Checklist
[x ] I have read intro post: About the Installation Issues category
[x ] I have read the tutorials, help and searched for similar issues
[ x] I provide relevant information about my server (component names and versions, etc.)
[x ] I provide a copy of my logs and healthcheck
[x ] I describe the steps I have taken to trouble shoot the problem
[x ] I describe the steps on how to reproduce the issue
Hello,
I’m searching for help.
My passbolt work nicely but i have a problem. I made a manual installation of ssl certificates by following the tutoriel and i’m still in http and not https.
But when it’s done my nginx work but i’m still in http.
I saw on Google they take the right key.pem and cert.pem when i make the installation but he say me that not a trusted certificates.
And for information i try to make the automatic install with let’sencrypt too with my port 80 open and he still give me a error.
The problem might come from different things actually.
According to your latest screenshort, Nginx can’t reload because there seem to have multiple listen 443 or equivalent in the configuration file.
It is possible for you to investigate on that or to share your configuration to have a look here?
Also, from what I know let's encrypt requires a domain name to sign the certificate. So using the IP address instead won’t help you in any way. For this, the message states that your server is not reachable somehow. It uses the port 80 to request your server IIRC, and this port is opened already according to what you said.
In that regard, I suspect the solution to hide in a network configuration. With the chosen IP in your screenshot, I suspect the server to be located in your local network (like at home or at an office). Do you confirm it’s the case?
If it’s the case, you might try to give a check if you can reach your server from a network outside of your local network (like with a smartphone that is not connected to the local wifi for instance). If you cannot reach it via the domain name, then you have your answer why let's encrypt couldn’t reach your server. Fixing that depends on your configuration actually, and without knowing more, it’s will be hard to help.
Is your domain name (supposedly www.kerpass.com) reserved and configured to point to the right IP address?
Do you have a firewall ?
Is your server located on a local network? If yes, do you have a redirection configured from outside to your server inside configured on your router (usually called NAT/PAT in the UI from what I know)?
I thought about something like that yes. I suppose Passbolt is meant to be used on your local network or via a VPN I suppose.

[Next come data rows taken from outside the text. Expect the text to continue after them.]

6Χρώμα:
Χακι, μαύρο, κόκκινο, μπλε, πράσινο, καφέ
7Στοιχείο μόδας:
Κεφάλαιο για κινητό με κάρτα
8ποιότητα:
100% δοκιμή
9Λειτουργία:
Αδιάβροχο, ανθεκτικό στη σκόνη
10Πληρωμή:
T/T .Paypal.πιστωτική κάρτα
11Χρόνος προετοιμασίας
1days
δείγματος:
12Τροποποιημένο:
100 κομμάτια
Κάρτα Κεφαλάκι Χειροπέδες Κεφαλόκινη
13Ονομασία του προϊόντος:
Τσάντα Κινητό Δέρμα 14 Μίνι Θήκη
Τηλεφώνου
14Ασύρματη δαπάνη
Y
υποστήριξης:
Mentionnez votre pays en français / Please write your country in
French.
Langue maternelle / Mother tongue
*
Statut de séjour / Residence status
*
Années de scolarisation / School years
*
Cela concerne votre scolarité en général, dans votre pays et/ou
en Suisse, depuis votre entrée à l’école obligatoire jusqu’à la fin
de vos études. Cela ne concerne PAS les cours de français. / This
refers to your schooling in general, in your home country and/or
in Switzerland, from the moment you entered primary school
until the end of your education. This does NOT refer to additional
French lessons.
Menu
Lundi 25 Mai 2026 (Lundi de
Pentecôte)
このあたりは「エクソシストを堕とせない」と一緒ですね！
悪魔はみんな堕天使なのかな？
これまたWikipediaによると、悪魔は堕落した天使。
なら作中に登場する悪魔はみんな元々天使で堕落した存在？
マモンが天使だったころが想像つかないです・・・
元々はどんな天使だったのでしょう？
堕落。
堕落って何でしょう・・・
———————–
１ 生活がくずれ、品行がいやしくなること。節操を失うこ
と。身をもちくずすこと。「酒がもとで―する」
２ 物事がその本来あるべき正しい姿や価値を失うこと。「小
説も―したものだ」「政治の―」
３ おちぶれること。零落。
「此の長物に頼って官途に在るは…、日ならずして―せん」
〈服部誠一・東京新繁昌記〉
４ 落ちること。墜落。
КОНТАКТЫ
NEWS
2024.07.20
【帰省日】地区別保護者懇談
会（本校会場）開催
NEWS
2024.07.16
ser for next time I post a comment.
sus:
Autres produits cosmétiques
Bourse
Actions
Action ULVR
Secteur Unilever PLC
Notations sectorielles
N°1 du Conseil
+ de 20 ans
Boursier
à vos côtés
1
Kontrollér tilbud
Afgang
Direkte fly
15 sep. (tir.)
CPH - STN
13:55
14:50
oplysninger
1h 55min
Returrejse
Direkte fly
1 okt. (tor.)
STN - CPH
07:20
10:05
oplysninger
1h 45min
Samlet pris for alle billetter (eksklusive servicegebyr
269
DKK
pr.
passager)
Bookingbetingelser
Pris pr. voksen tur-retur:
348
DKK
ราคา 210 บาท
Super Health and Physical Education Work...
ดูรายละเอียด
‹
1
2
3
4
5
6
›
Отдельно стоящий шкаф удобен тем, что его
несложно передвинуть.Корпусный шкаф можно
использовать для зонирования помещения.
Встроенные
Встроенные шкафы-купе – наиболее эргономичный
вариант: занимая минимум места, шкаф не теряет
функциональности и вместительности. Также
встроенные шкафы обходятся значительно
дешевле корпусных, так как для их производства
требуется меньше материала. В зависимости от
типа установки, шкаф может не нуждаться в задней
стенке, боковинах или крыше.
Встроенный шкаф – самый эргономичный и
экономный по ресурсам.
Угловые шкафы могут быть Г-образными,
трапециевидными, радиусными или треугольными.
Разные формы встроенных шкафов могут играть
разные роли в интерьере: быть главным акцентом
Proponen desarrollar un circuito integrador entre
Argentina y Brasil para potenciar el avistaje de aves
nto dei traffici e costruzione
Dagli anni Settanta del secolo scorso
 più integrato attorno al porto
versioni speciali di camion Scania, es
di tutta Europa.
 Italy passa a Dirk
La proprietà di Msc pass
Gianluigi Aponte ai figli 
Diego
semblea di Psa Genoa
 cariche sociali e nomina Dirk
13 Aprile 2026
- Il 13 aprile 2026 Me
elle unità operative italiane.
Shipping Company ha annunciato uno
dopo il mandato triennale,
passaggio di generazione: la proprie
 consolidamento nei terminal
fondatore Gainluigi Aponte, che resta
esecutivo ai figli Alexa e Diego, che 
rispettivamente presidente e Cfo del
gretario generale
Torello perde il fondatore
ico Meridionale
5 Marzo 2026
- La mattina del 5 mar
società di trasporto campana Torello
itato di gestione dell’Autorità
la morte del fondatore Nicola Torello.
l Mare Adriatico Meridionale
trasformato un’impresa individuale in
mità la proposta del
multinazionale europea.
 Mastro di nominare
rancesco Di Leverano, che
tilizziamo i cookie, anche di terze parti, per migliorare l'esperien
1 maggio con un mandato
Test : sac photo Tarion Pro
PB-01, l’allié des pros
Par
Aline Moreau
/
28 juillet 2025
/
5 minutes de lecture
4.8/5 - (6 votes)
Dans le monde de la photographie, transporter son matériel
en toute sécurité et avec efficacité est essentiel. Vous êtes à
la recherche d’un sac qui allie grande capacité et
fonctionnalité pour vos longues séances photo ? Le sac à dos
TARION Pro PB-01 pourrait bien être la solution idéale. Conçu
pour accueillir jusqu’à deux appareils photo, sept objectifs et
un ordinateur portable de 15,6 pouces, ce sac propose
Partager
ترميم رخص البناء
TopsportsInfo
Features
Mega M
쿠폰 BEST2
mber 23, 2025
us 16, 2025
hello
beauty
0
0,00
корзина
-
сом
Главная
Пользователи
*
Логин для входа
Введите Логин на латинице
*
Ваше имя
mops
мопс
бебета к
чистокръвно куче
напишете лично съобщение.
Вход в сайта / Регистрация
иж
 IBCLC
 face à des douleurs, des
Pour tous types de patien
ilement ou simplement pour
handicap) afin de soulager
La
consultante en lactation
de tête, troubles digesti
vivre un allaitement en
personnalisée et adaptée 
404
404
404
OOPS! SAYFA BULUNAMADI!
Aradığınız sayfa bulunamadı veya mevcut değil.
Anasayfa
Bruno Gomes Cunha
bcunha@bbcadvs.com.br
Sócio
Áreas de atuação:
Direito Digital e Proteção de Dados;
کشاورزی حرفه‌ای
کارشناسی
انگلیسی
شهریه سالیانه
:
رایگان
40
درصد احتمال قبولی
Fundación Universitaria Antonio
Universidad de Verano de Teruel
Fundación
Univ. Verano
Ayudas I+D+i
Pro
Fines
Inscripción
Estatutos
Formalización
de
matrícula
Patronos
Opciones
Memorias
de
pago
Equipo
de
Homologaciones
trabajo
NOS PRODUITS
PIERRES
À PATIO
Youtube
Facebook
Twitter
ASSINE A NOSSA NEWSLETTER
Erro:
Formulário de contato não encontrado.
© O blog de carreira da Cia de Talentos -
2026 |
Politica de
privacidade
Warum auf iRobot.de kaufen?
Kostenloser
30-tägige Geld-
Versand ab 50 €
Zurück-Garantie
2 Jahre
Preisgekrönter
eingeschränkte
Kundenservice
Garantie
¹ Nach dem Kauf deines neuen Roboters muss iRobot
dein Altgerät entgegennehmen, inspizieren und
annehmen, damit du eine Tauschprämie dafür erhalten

To make a certificate trusted there is different options:
The certificate is signed with a known Certificate Authority called CA (this is where let's encrypt comes in)
you self-sign it and mark the CA certificate you used to sign as “trusted”. This needs to be done on each machine you want to consider this CA as ‘trusted’ (every computers, servers, laptop, mobile phone etc). It’s doable technically.
There could be a way to make let's encrypt sign your certificate without using your port 80 on the server. However, if your network is totally closed to the outside, it will be hard I think. There is that GitHub - acmesh-official/acme.sh: A pure Unix shell script implementing ACME client protocol
And in it, you can find a way to resolve the let's encrypt challenge via DNS (auto or manual). I think though that the DNS record have to be accessible from let's encrypt servers (so from outside your local network). As I don’t know your network configuration I can’t guarantee it will be a solution for you.